● **What needs to be done**
For this exercise, reproduce each entry below exactly, excluding pictures.

Structured diff data

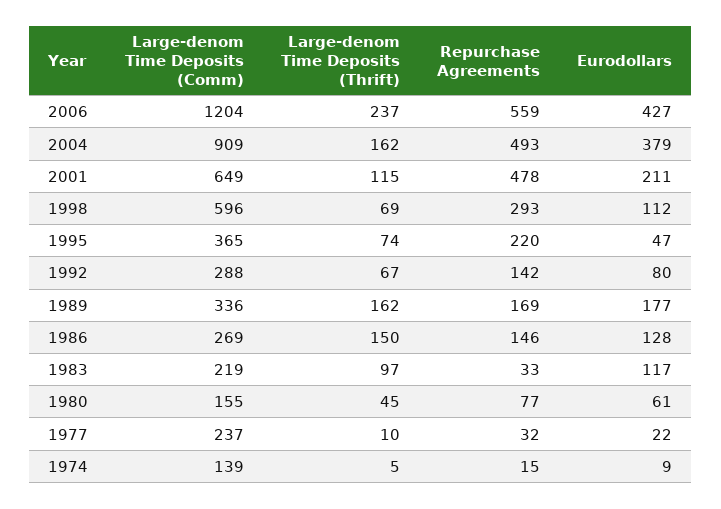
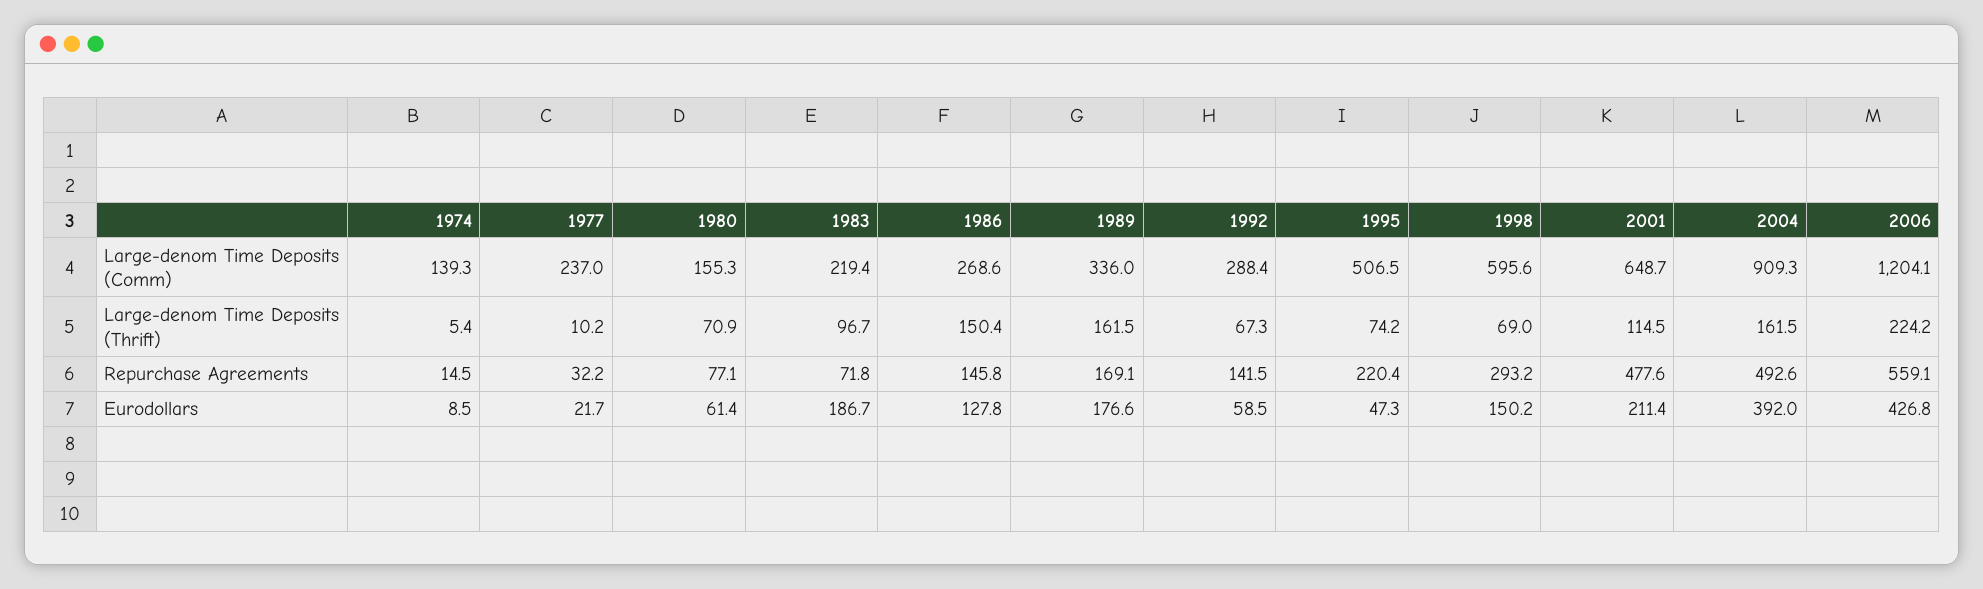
  {
    "Large-denom Time Deposits (Comm)": {
      "2006": 1204.1,
      "2004": 909.3,
      "2001": 648.7,
      "1998": 595.6,
-     "1995": 365,
+     "1995": 506.5,
      "1992": 288.4,
      "1989": 336,
      "1986": 268.6,
      "1983": 219.4,
      "1980": 155.3,
      "1977": 237,
      "1974": 139.3
    },
    "Large-denom Time Deposits (Thrift)": {
-     "2006": 237,
+     "2006": 224.2,
      "2004": 161.5,
      "2001": 114.5,
      "1998": 69,
      "1995": 74.2,
      "1992": 67.3,
      "1989": 161.5,
      "1986": 150.4,
      "1983": 96.7,
-     "1980": 45,
+     "1980": 70.9,
      "1977": 10.2,
      "1974": 5.4
    },
    "Repurchase Agreements": {
      "2006": 559.1,
      "2004": 492.6,
      "2001": 477.6,
      "1998": 293.2,
      "1995": 220.4,
      "1992": 141.5,
      "1989": 169.1,
      "1986": 145.8,
-     "1983": 33,
+     "1983": 71.8,
      "1980": 77.1,
      "1977": 32.2,
      "1974": 14.5
    },
    "Eurodollars": {
      "2006": 426.8,
-     "2004": 379,
+     "2004": 392,
      "2001": 211.4,
-     "1998": 112,
+     "1998": 150.2,
      "1995": 47.3,
-     "1992": 80,
+     "1992": 58.5,
      "1989": 176.6,
      "1986": 127.8,
-     "1983": 117,
+     "1983": 186.7,
      "1980": 61.4,
      "1977": 21.7,
      "1974": 8.5
    }
  }

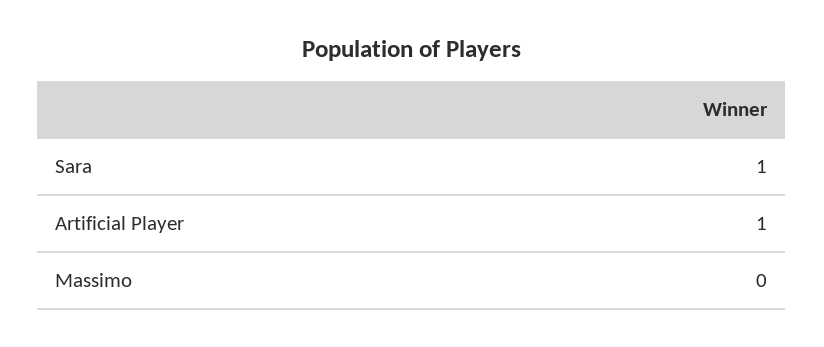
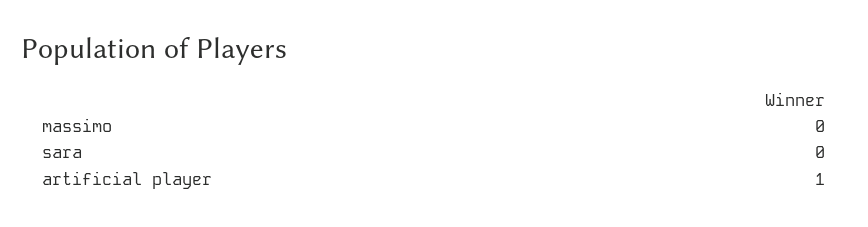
  {
-   "Sara": 1,
+   "Sara": 0,
    "Artificial Player": 1,
    "Massimo": 0
  }

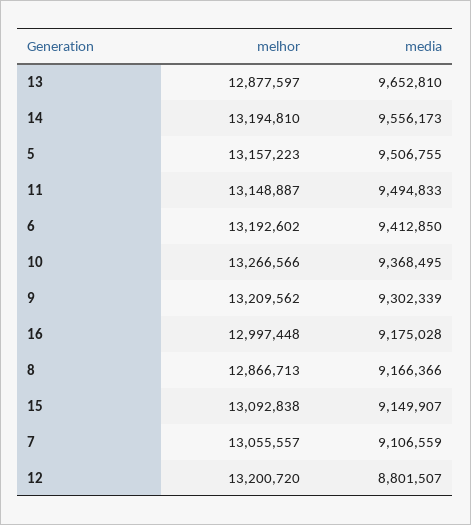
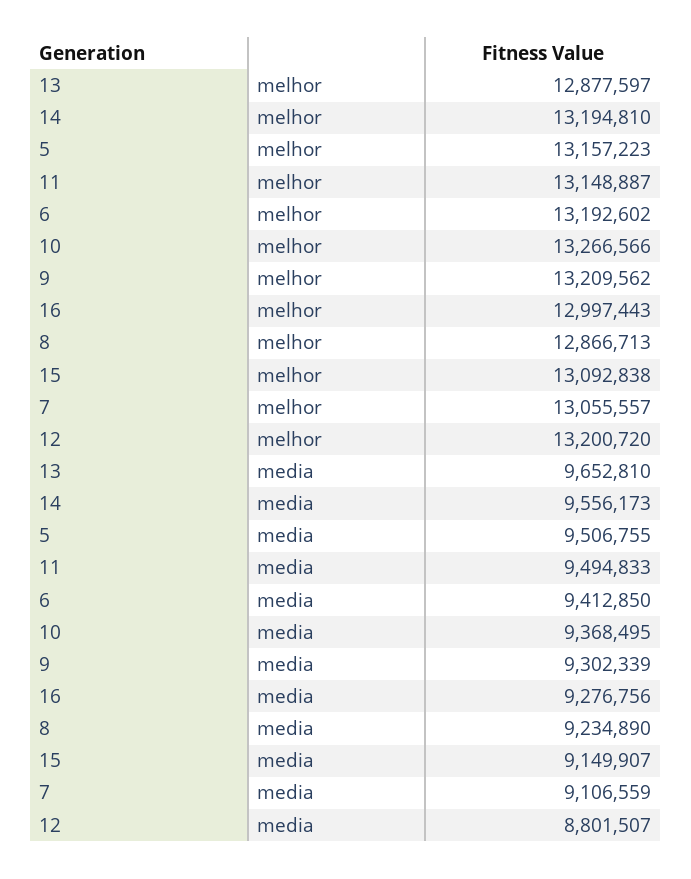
  {
    "melhor": {
      "13": 12877597,
      "14": 13194810,
      "5": 13157223,
      "11": 13148887,
      "6": 13192602,
      "10": 13266566,
      "9": 13209562,
-     "16": 12997448,
+     "16": 12997443,
      "8": 12866713,
      "15": 13092838,
      "7": 13055557,
      "12": 13200720
    },
    "media": {
      "13": 9652810,
      "14": 9556173,
      "5": 9506755,
      "11": 9494833,
      "6": 9412850,
      "10": 9368495,
      "9": 9302339,
-     "16": 9175028,
+     "16": 9276756,
-     "8": 9166366,
+     "8": 9234890,
      "15": 9149907,
      "7": 9106559,
      "12": 8801507
    }
  }

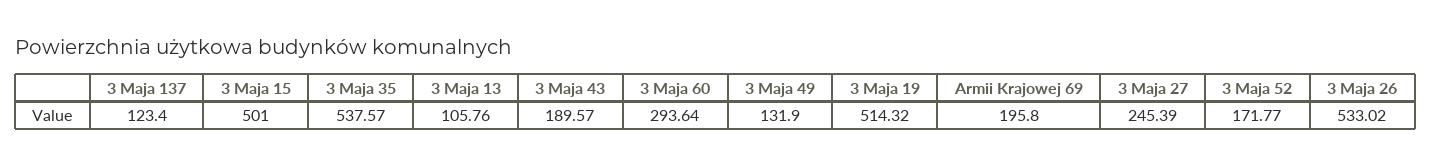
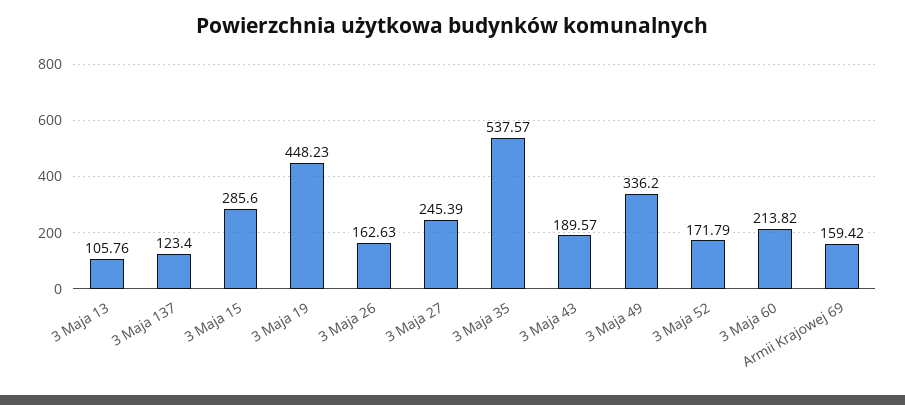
  {
    "3 Maja 137": 123.4,
-   "3 Maja 15": 501,
+   "3 Maja 15": 285.6,
    "3 Maja 35": 537.57,
    "3 Maja 13": 105.76,
    "3 Maja 43": 189.57,
-   "3 Maja 60": 293.64,
+   "3 Maja 60": 213.82,
-   "3 Maja 49": 131.9,
+   "3 Maja 49": 336.2,
-   "3 Maja 19": 514.32,
+   "3 Maja 19": 448.23,
-   "Armii Krajowej 69": 195.8,
+   "Armii Krajowej 69": 159.42,
    "3 Maja 27": 245.39,
-   "3 Maja 52": 171.77,
+   "3 Maja 52": 171.79,
-   "3 Maja 26": 533.02
+   "3 Maja 26": 162.63
  }

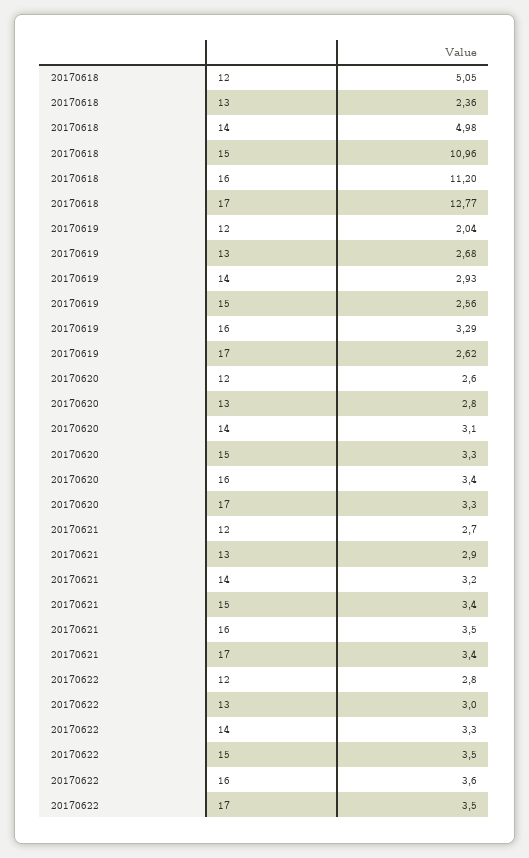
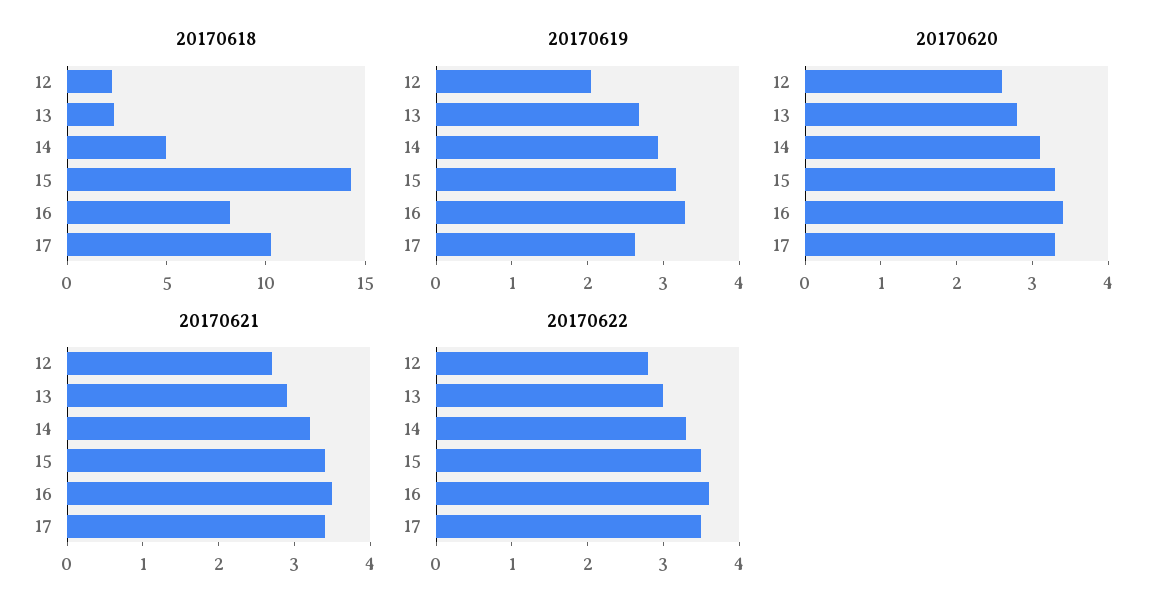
  {
    "20170618": {
-     "12": 5.05,
+     "12": 2,
      "13": 2.36,
      "14": 4.98,
-     "15": 10.96,
+     "15": 14,
-     "16": 11.2,
+     "16": 8,
-     "17": 12.77
+     "17": 10
    },
    "20170619": {
      "12": 2.04,
      "13": 2.68,
      "14": 2.93,
-     "15": 2.56,
+     "15": 3.2,
      "16": 3.29,
      "17": 2.62
    },
    "20170620": {
      "12": 2.6,
      "13": 2.8,
      "14": 3.1,
      "15": 3.3,
      "16": 3.4,
      "17": 3.3
    },
    "20170621": {
      "12": 2.7,
      "13": 2.9,
      "14": 3.2,
      "15": 3.4,
      "16": 3.5,
      "17": 3.4
    },
    "20170622": {
      "12": 2.8,
      "13": 3,
      "14": 3.3,
      "15": 3.5,
      "16": 3.6,
      "17": 3.5
    }
  }

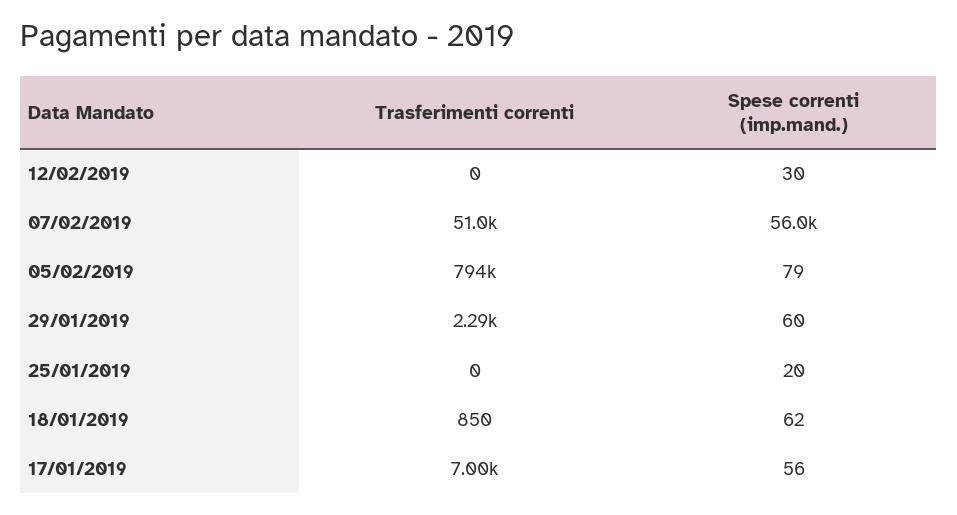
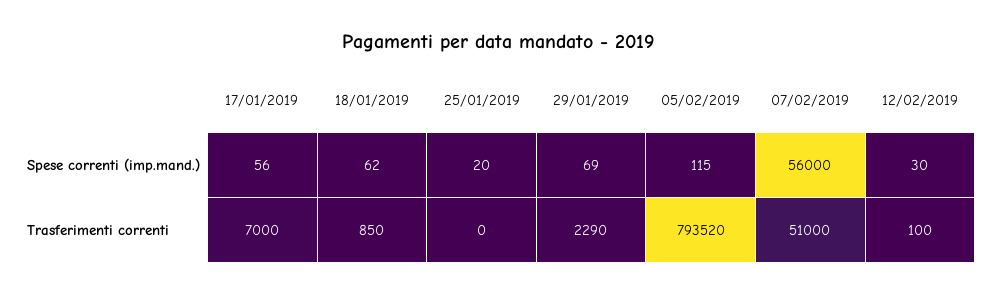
  {
    "Trasferimenti correnti": {
-     "12/02/2019": 0,
+     "12/02/2019": 100,
      "07/02/2019": 51000,
      "05/02/2019": 793520,
      "29/01/2019": 2290,
      "25/01/2019": 0,
      "18/01/2019": 850,
      "17/01/2019": 7000
    },
    "Spese correnti (imp.mand.)": {
      "12/02/2019": 30,
      "07/02/2019": 56000,
-     "05/02/2019": 79,
+     "05/02/2019": 115,
-     "29/01/2019": 60,
+     "29/01/2019": 69,
      "25/01/2019": 20,
      "18/01/2019": 62,
      "17/01/2019": 56
    }
  }

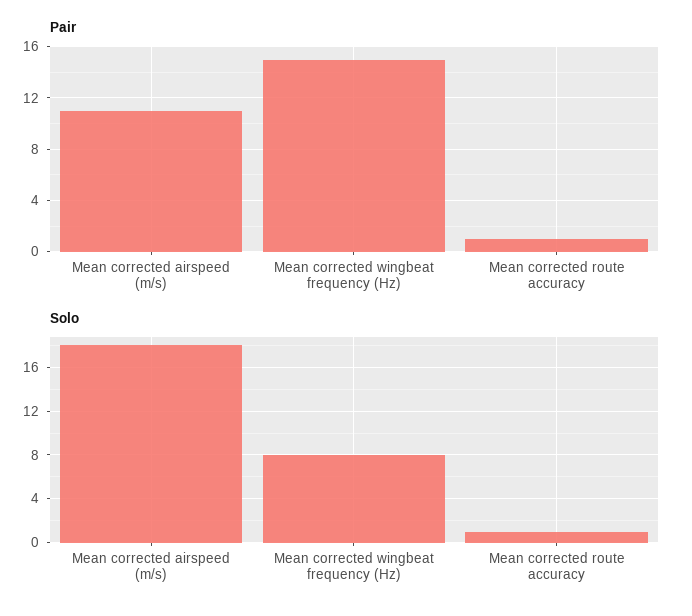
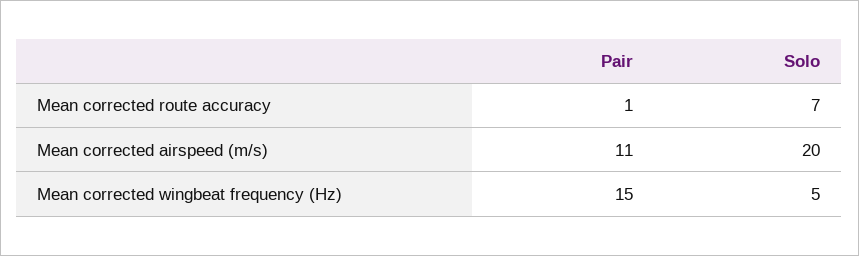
  {
    "Pair": {
      "Mean corrected airspeed (m/s)": 11,
      "Mean corrected wingbeat frequency (Hz)": 15,
      "Mean corrected route accuracy": 1
    },
    "Solo": {
-     "Mean corrected airspeed (m/s)": 18,
+     "Mean corrected airspeed (m/s)": 20,
-     "Mean corrected wingbeat frequency (Hz)": 8,
+     "Mean corrected wingbeat frequency (Hz)": 5,
-     "Mean corrected route accuracy": 1
+     "Mean corrected route accuracy": 7
    }
  }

● **Response to this task**
  {
    "Large-denom Time Deposits (Comm)": {
      "2006": 1204.1,
      "2004": 909.3,
      "2001": 648.7,
      "1998": 595.6,
-     "1995": 365,
+     "1995": 506.5,
      "1992": 288.4,
      "1989": 336,
      "1986": 268.6,
      "1983": 219.4,
      "1980": 155.3,
      "1977": 237,
      "1974": 139.3
    },
    "Large-denom Time Deposits (Thrift)": {
-     "2006": 237,
+     "2006": 224.2,
      "2004": 161.5,
      "2001": 114.5,
      "1998": 69,
      "1995": 74.2,
      "1992": 67.3,
      "1989": 161.5,
      "1986": 150.4,
      "1983": 96.7,
-     "1980": 45,
+     "1980": 70.9,
      "1977": 10.2,
      "1974": 5.4
    },
    "Repurchase Agreements": {
      "2006": 559.1,
      "2004": 492.6,
      "2001": 477.6,
      "1998": 293.2,
      "1995": 220.4,
      "1992": 141.5,
      "1989": 169.1,
      "1986": 145.8,
-     "1983": 33,
+     "1983": 71.8,
      "1980": 77.1,
      "1977": 32.2,
      "1974": 14.5
    },
    "Eurodollars": {
      "2006": 426.8,
-     "2004": 379,
+     "2004": 392,
      "2001": 211.4,
-     "1998": 112,
+     "1998": 150.2,
      "1995": 47.3,
-     "1992": 80,
+     "1992": 58.5,
      "1989": 176.6,
      "1986": 127.8,
-     "1983": 117,
+     "1983": 186.7,
      "1980": 61.4,
      "1977": 21.7,
      "1974": 8.5
    }
  }

  {
-   "Sara": 1,
+   "Sara": 0,
    "Artificial Player": 1,
    "Massimo": 0
  }

  {
    "melhor": {
      "13": 12877597,
      "14": 13194810,
      "5": 13157223,
      "11": 13148887,
      "6": 13192602,
      "10": 13266566,
      "9": 13209562,
-     "16": 12997448,
+     "16": 12997443,
      "8": 12866713,
      "15": 13092838,
      "7": 13055557,
      "12": 13200720
    },
    "media": {
      "13": 9652810,
      "14": 9556173,
      "5": 9506755,
      "11": 9494833,
      "6": 9412850,
      "10": 9368495,
      "9": 9302339,
-     "16": 9175028,
+     "16": 9276756,
-     "8": 9166366,
+     "8": 9234890,
      "15": 9149907,
      "7": 9106559,
      "12": 8801507
    }
  }

  {
    "3 Maja 137": 123.4,
-   "3 Maja 15": 501,
+   "3 Maja 15": 285.6,
    "3 Maja 35": 537.57,
    "3 Maja 13": 105.76,
    "3 Maja 43": 189.57,
-   "3 Maja 60": 293.64,
+   "3 Maja 60": 213.82,
-   "3 Maja 49": 131.9,
+   "3 Maja 49": 336.2,
-   "3 Maja 19": 514.32,
+   "3 Maja 19": 448.23,
-   "Armii Krajowej 69": 195.8,
+   "Armii Krajowej 69": 159.42,
    "3 Maja 27": 245.39,
-   "3 Maja 52": 171.77,
+   "3 Maja 52": 171.79,
-   "3 Maja 26": 533.02
+   "3 Maja 26": 162.63
  }

  {
    "20170618": {
-     "12": 5.05,
+     "12": 2,
      "13": 2.36,
      "14": 4.98,
-     "15": 10.96,
+     "15": 14,
-     "16": 11.2,
+     "16": 8,
-     "17": 12.77
+     "17": 10
    },
    "20170619": {
      "12": 2.04,
      "13": 2.68,
      "14": 2.93,
-     "15": 2.56,
+     "15": 3.2,
      "16": 3.29,
      "17": 2.62
    },
    "20170620": {
      "12": 2.6,
      "13": 2.8,
      "14": 3.1,
      "15": 3.3,
      "16": 3.4,
      "17": 3.3
    },
    "20170621": {
      "12": 2.7,
      "13": 2.9,
      "14": 3.2,
      "15": 3.4,
      "16": 3.5,
      "17": 3.4
    },
    "20170622": {
      "12": 2.8,
      "13": 3,
      "14": 3.3,
      "15": 3.5,
      "16": 3.6,
      "17": 3.5
    }
  }

  {
    "Trasferimenti correnti": {
-     "12/02/2019": 0,
+     "12/02/2019": 100,
      "07/02/2019": 51000,
      "05/02/2019": 793520,
      "29/01/2019": 2290,
      "25/01/2019": 0,
      "18/01/2019": 850,
      "17/01/2019": 7000
    },
    "Spese correnti (imp.mand.)": {
      "12/02/2019": 30,
      "07/02/2019": 56000,
-     "05/02/2019": 79,
+     "05/02/2019": 115,
-     "29/01/2019": 60,
+     "29/01/2019": 69,
      "25/01/2019": 20,
      "18/01/2019": 62,
      "17/01/2019": 56
    }
  }

  {
    "Pair": {
      "Mean corrected airspeed (m/s)": 11,
      "Mean corrected wingbeat frequency (Hz)": 15,
      "Mean corrected route accuracy": 1
    },
    "Solo": {
-     "Mean corrected airspeed (m/s)": 18,
+     "Mean corrected airspeed (m/s)": 20,
-     "Mean corrected wingbeat frequency (Hz)": 8,
+     "Mean corrected wingbeat frequency (Hz)": 5,
-     "Mean corrected route accuracy": 1
+     "Mean corrected route accuracy": 7
    }
  }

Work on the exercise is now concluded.